_Exercise material:_

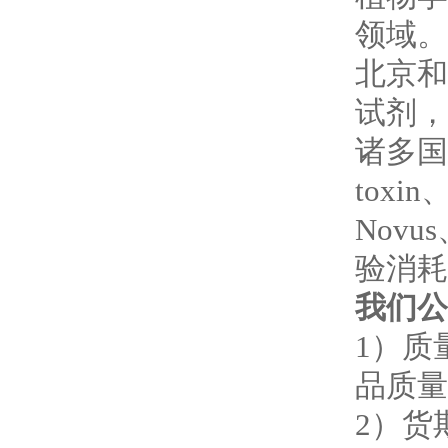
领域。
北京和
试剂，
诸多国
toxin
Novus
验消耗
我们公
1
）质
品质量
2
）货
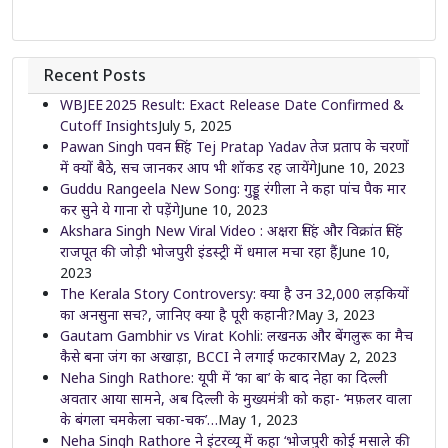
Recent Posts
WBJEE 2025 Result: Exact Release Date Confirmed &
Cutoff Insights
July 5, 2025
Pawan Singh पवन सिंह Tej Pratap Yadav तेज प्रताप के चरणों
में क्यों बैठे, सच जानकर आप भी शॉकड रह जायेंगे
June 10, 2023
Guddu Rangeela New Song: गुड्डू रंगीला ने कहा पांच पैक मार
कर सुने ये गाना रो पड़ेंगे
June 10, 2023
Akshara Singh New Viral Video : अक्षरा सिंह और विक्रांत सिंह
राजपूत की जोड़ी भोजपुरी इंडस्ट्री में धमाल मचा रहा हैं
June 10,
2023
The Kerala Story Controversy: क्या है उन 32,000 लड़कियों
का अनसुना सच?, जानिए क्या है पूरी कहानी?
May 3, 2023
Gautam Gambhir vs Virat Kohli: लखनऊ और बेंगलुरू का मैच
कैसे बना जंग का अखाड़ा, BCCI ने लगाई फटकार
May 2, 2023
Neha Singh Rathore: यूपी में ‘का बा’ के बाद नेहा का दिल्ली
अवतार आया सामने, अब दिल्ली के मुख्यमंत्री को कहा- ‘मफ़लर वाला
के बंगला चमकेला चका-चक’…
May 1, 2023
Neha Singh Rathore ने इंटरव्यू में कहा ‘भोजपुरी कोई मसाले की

_Action item:_ Some of the data mentions "Singh". Copy every line where it does.

_Written solution:_
Pawan Singh पवन सिंह Tej Pratap Yadav तेज प्रताप के चरणों
Akshara Singh New Viral Video : अक्षरा सिंह और विक्रांत सिंह
Neha Singh Rathore: यूपी में ‘का बा’ के बाद नेहा का दिल्ली
Neha Singh Rathore ने इंटरव्यू में कहा ‘भोजपुरी कोई मसाले की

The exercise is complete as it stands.